Grief counselling can help, and there are no expectations or demands on you for giving it a try. Your wife is right and it is probably worth a try. It wasn't for me, so I didn't try, but I have always been quite independent and preferred to find my own way to deal with things, so in a way, the class I go to is what I look on as my therapy. I have a bit of a joke with that with some of the other people who go and use it as their therapy session too! We dance, by the way. I go ballroom and latin dancing. My mum loved dancing but for many years was too breathless to do it due to her heart condition, so now I feel like I am doing it for both of us and that she would approve.
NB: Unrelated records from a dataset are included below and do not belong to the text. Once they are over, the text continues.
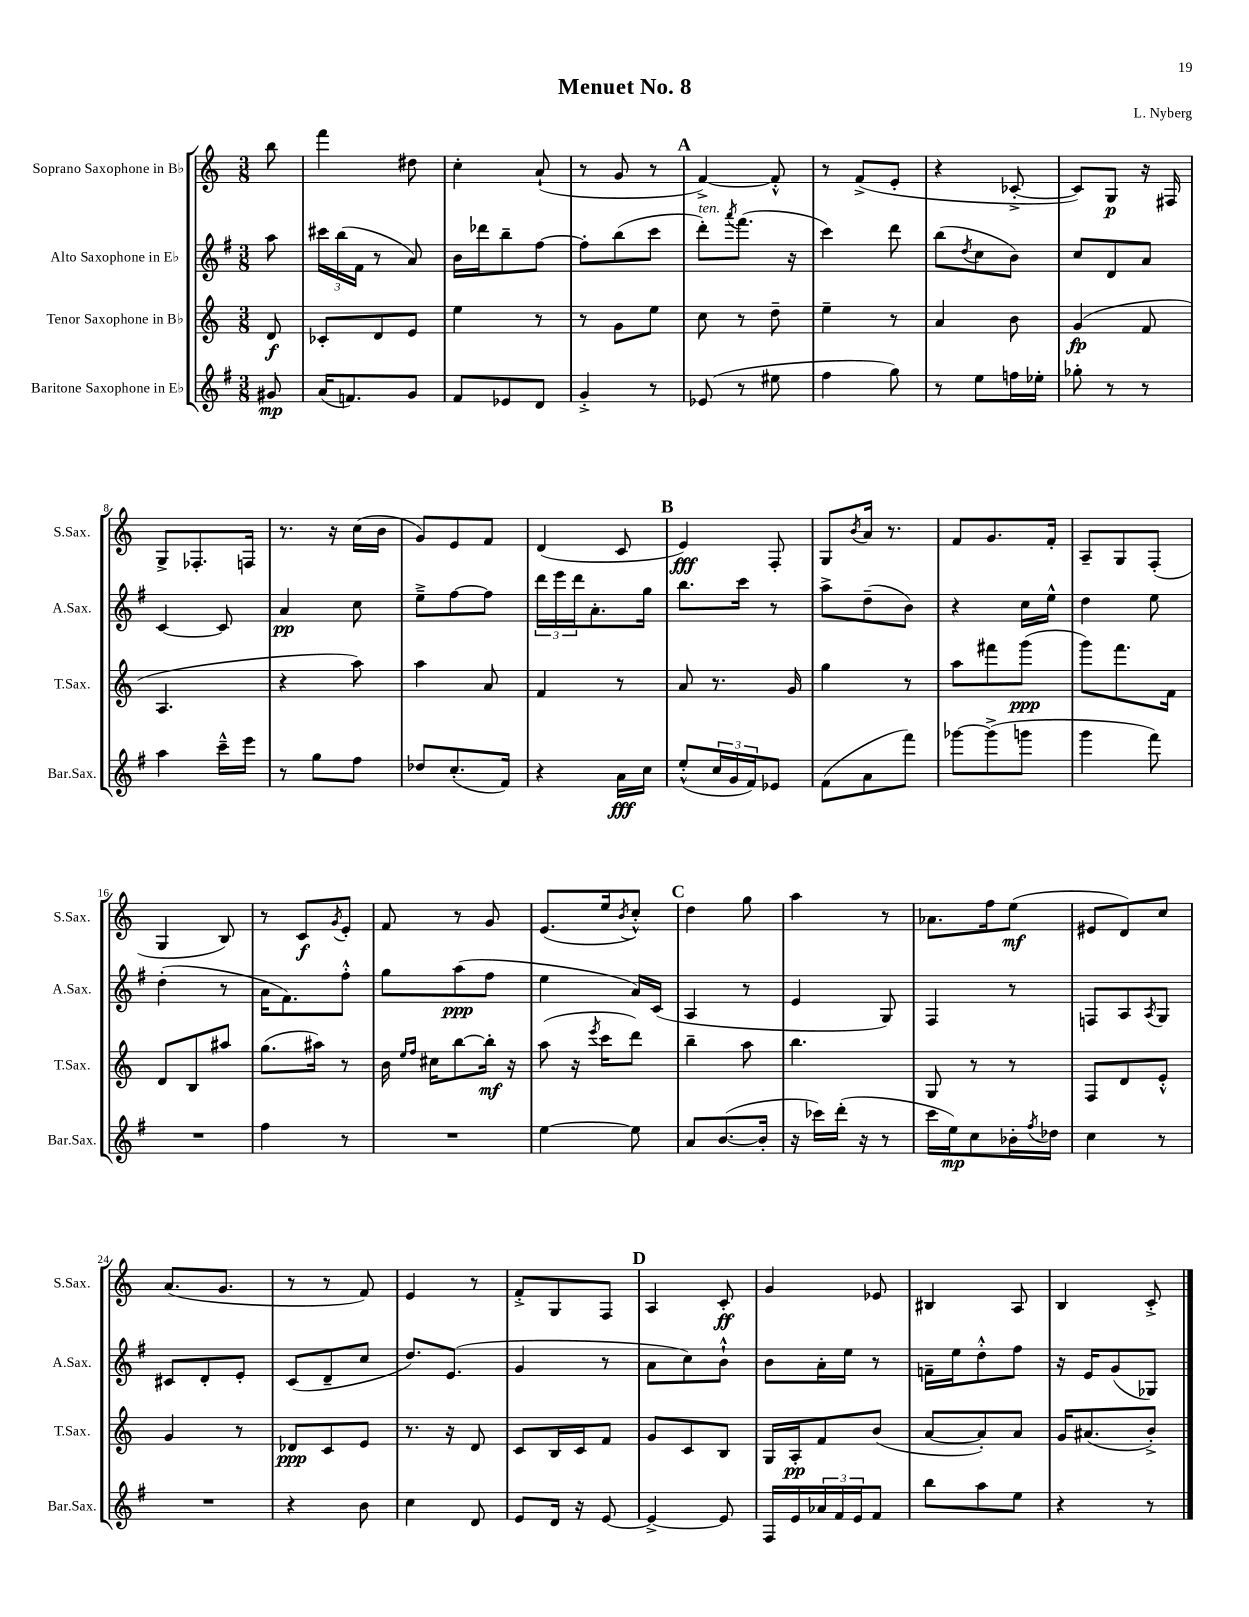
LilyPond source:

\header { title = "Menuet No. 8" composer = "L. Nyberg" }
<<
\new StaffGroup <<
\new Staff = "s0" \with { instrumentName = "Soprano Saxophone in Bb" shortInstrumentName = "S.Sax." } {
    \clef treble \key c \major \numericTimeSignature \time 3/8 \partial 8
    b''8 |
    f'''4 dis''8 |
    c''4-. a'8-!( |
    r8 g'8 r8 |
    \mark \markup { \bold "A" } f'4~->) f'8-.-^ |
    r8 f'8->( e'8-. |
    r4 ces'8~-.-> |
    ces'8) g8\p r16 fis16 |
    g8-> fes8.-. f16 |
    r8. r16 c''16( b'16 |
    g'8) e'8 f'8 |
    d'4( c'8 |
    \mark \markup { \bold "B" } e'4\fff) f8-. |
    g8 \acciaccatura { b'8 } a'16 r8. |
    f'8 g'8. f'16-. |
    a8-- g8 f8-.( |
    g4 b8) |
    r8 c'8\f \acciaccatura { g'8 } e'8-. |
    f'8 r8 g'8 |
    e'8.( e''16 \acciaccatura { b'8 } c''8-.-^) |
    \mark \markup { \bold "C" } d''4 g''8 |
    a''4 r8 |
    aes'8. f''16 e''8\mf( |
    eis'8 d'8) c''8 |
    a'8.( g'8. |
    r8 r8 f'8) |
    e'4 r8 |
    f'8-.-> g8 f8 |
    \mark \markup { \bold "D" } a4 c'8-.\ff |
    g'4 ees'8 |
    bis4 a8 |
    b4 c'8-.-> \bar "|." |
}
\new Staff = "s1" \with { instrumentName = "Alto Saxophone in Eb" shortInstrumentName = "A.Sax." } {
    \clef treble \key g \major \numericTimeSignature \time 3/8 \partial 8
    a''8 |
    \tuplet 3/2 { cis'''16 b''16( fis'16 } r8 a'8) |
    b'16 des'''16 b''8-- fis''8~ |
    fis''8-. b''8( c'''8 |
    \mark \markup { \bold "A" } d'''8-.^\markup { \italic "ten." }) \acciaccatura { a'''8 } fis'''8.( r16 |
    c'''4) d'''8 |
    b''8( \acciaccatura { d''8 } c''8 b'8) |
    c''8 d'8 a'8 |
    c'4~ c'8 |
    a'4\pp c''8 |
    e''8---> fis''8~ fis''8 |
    \tuplet 3/2 { d'''16 e'''16 d'''16 } a'8.-. g''16 |
    \mark \markup { \bold "B" } b''8. c'''16 r8 |
    a''8-> d''8--( b'8) |
    r4 c''16 e''16-^ |
    d''4 e''8 |
    d''4-.( r8 |
    a'16 fis'8.) fis''8-.-^ |
    g''8 a''8\ppp( fis''8 |
    e''4 a'16) c'16( |
    \mark \markup { \bold "C" } a4 r8 |
    e'4 g8) |
    fis4 r8 |
    f8 a8 \acciaccatura { a8 } g8 |
    cis'8 d'8-. e'8-. |
    c'8( d'8-- c''8 |
    d''8.) e'8.( |
    g'4 r8 |
    \mark \markup { \bold "D" } a'8 c''8) b'8-!-^ |
    b'8 a'16-. e''16 r8 |
    f'16-- e''16 d''8-.-^ fis''8 |
    r16 e'16 g'8( ges8) \bar "|." |
}
\new Staff = "s2" \with { instrumentName = "Tenor Saxophone in Bb" shortInstrumentName = "T.Sax." } {
    \clef treble \key c \major \numericTimeSignature \time 3/8 \partial 8
    d'8\f |
    ces'8-. d'8 e'8 |
    e''4 r8 |
    r8 g'8 e''8 |
    \mark \markup { \bold "A" } c''8 r8 d''8-- |
    e''4-- r8 |
    a'4 b'8 |
    g'4\fp( f'8 |
    a4. |
    r4 a''8) |
    a''4 a'8 |
    f'4 r8 |
    \mark \markup { \bold "B" } a'8 r8. g'16 |
    g''4 r8 |
    a''8 fis'''8 g'''8\ppp( |
    g'''8) f'''8. f'16 |
    d'8 b8 ais''8 |
    g''8.( ais''16) r8 |
    b'16 \grace { e''16 f''16 } cis''16 b''8~ b''16-.\mf r16 |
    a''8( r16 \acciaccatura { e'''8 } c'''16 d'''8) |
    \mark \markup { \bold "C" } b''4-- a''8 |
    b''4. |
    g8 r8 r8 |
    f8 d'8 e'8-.-^ |
    g'4 r8 |
    des'8\ppp c'8 e'8 |
    r8. r16 d'8 |
    c'8 b16 c'16 f'8 |
    \mark \markup { \bold "D" } g'8 c'8 b8 |
    g16 a16-.\pp f'8 b'8( |
    a'8~ a'8-.) a'8 |
    g'16 ais'8.( b'8-.->) \bar "|." |
}
\new Staff = "s3" \with { instrumentName = "Baritone Saxophone in Eb" shortInstrumentName = "Bar.Sax." } {
    \clef treble \key g \major \numericTimeSignature \time 3/8 \partial 8
    gis'8\mp |
    a'16( f'8.) g'8 |
    fis'8 ees'8 d'8 |
    g'4-.-> r8 |
    \mark \markup { \bold "A" } ees'8( r8 eis''8 |
    fis''4 g''8) |
    r8 e''8 f''16 ees''16-. |
    ges''8-. r8 r8 |
    a''4 c'''16---^ e'''16 |
    r8 g''8 fis''8 |
    des''8 c''8.-.( fis'16) |
    r4 a'16\fff c''16 |
    \mark \markup { \bold "B" } e''8-.-^( \tuplet 3/2 { c''16 g'16 fis'16) } ees'8 |
    fis'8( a'8 fis'''8) |
    ges'''8~ ges'''8->( g'''8 |
    g'''4 fis'''8) |
    R4. |
    fis''4 r8 |
    R4. |
    e''4~ e''8 |
    \mark \markup { \bold "C" } a'8 b'8.~( b'16-. |
    r16 ces'''16) d'''16-.( r16 r8 |
    c'''16 e''16\mp) c''8 bes'16-. \acciaccatura { fis''8 } des''16 |
    c''4 r8 |
    R4. |
    r4 b'8 |
    c''4 d'8 |
    e'8 d'16 r16 e'8~ |
    \mark \markup { \bold "D" } e'4~-> e'8 |
    fis16 e'16 \tuplet 3/2 { aes'16 fis'16 e'16 } fis'8 |
    b''8 a''8 e''8 |
    r4 r8 \bar "|." |
}
>>
>>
When I go out, I say to her picture, 'come on mum, you come too, you'd enjoy it!' Good job there's no one there to hear! They'd probably think I was nuts, but it feels ok to me.
And that's the thing. You have to find things that help you and work to make yourself feel better and sometimes you will succeed and sometimes you won't. There will be good days and bad, but with a journal, you can read over how you were feeling this time a month or a year ago and see that you have made progress. Acceptance is the key, I think. Once you have accepted that this awful thing has happened and that you are never going to put it behind you and you are living in a new and different existence, you can find ways to make that work for you and to be able to live with it. The person you have lost will always be in your heart and in your memories, so they will never really leave you and at times when you have some kind of dilemma, you will still be able to hear in your head the advice they would have given you, so you will never really lose them. You will find ways to take them forward with you into your future and the lesson to learn is that you still have your life and still have other loved ones around you that you need to cherish while you can. You also have a life to live so that you will have some interesting things to tell the one you have lost when you eventually meet again.
It is a difficult journey with ups and downs from day to day, but slowly it gets easier. The other thing you learn is that living with it is something you will be learning to do for the rest of your life and that the life you had before it happened and the you you were then will never be as they were again. Grief and loss reach into every corner of your life and yourself and change everything for ever going forward and change you, so it is a period of adjustment and it is hard, so it takes effort and trial and error to find your way forward.
There is no time limit and no right way or wrong way to deal with it. Alcohol does not help. Crying does. Talking does. Planning does. Dwelling on the last days and weeks doesn't. Acceptance helps. Time helps. Walking amongst nature helps. Thinking helps as long as you are processing what you have experienced and not drowning in all the misery of it. It does get better, but you have to be patient with yourself and with those around you as you work through it. Counselling and support groups can help, but it's ok if they don't too. You just have to try and find what works for you.
Keep talking to us here, if it helps. We are here for as long as you need us. You are not alone. We do understand here.
Good luck, Westy2K. Sending you an understanding hug.